Malik lived in Karachi in the 1980s when the Aga Khan University (AKU) housed Pakistan’s newest medical school. As she considered where to apply, she looked at the two government universities and the new one. She talked with a friend who was in the first group of AKU medical students and was very impressed by the quality of instructors. “The vision of AKU was very different,” she realized. “It was a no-brainer” to apply. The competition was stiff: 1,500 applicants for just 50 slots in the first-year class.
When she was accepted, she was ecstatic.
Dr. Malik studied at AKU from 1984 through 1989, when she completed medical school, and did her internship from 1989 to 1990. She came to the United States for further study in 1991 and was struck by how an AKU education held up to international competition.
“When I graduated from medical school there,” she told the Fox interviewer, Monica Taylor, “I came to the United States to pursue my career further. And when I came here, I realized that I was on par with all of my US colleagues, because my training was really good at that institution.”
In fact, even before her residency, Malik learned that AKU students who came to England and the U.S. for rotations in their fourth or fifth years of medical school had excelled in top-tier medical programs, such as Harvard and Johns Hopkins University. Professors at West Virginia University in Morgantown were so impressed that one traveled to Pakistan to recruit more AKU students to come.
During her residency program in New York, Malik shared notes with other U.S. residents and found that the practical knowledge she had gained at AKU compared well with theirs. Now Malik has made Texas her home. “I love my job,” says Malik, who works as a pathologist with Pathology Associates of San Antonio. “I’m very settled here now.”

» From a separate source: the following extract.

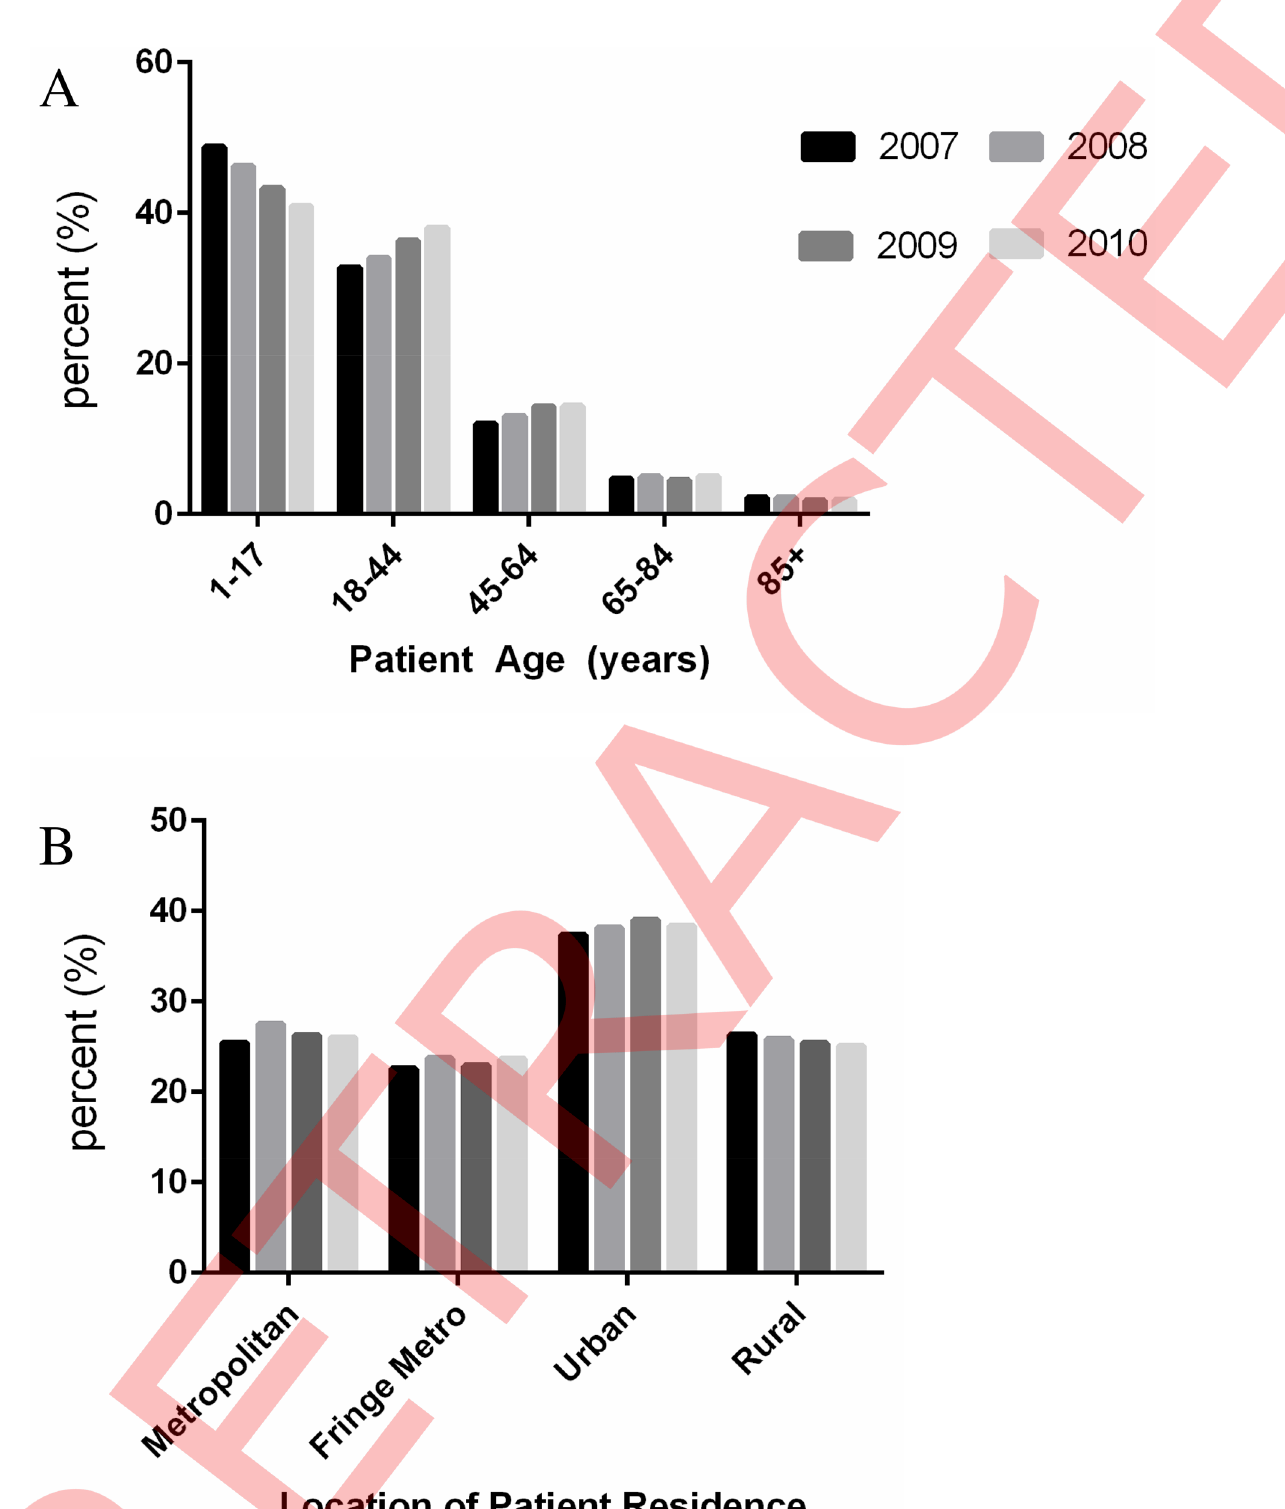
Fig 4. The breakdown of hospital discharges for attention-deficit, conduct, and disruptive behavior (CCS diagnostic category – 652) by (A) patient age and (B) location of patient residence. Data are presented as the average percent for available HCUPNET reporting states for each year indicated and may therefore not add to 100%. Masked data ( * ) in HCUPNET, or data for which there were 10 or fewer patient discharges or fewer than 2 hospitals, were excluded from analysis. The state of Hawaii is excluded from the descriptive statistics reported for the ADHD population.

An AKDN education, she says, “changed my life. It was an amazing experience.” Now she is happy to give back so that others may have that chance too. She is exploring the AKF USA Deferred Giving Life Insurance Program, through which a donor can purchase an insurance policy to make a legacy gift to the foundation. And for her medical school’s 25th reunion in 2014 she will see about presenting that option to her fellow alumni as a way for them to give back as well.
“Wow! What an incredible story,” Taylor, the Fox News interviewer, said when Malik had finished.
“Absolutely,” Waheeda Kara, who is also Vice Chair for the Southwest Region Volunteer Team, agreed. “[Dr. Malik] is one of the many examples we have right here in our city,” showing how AKDN programs change lives.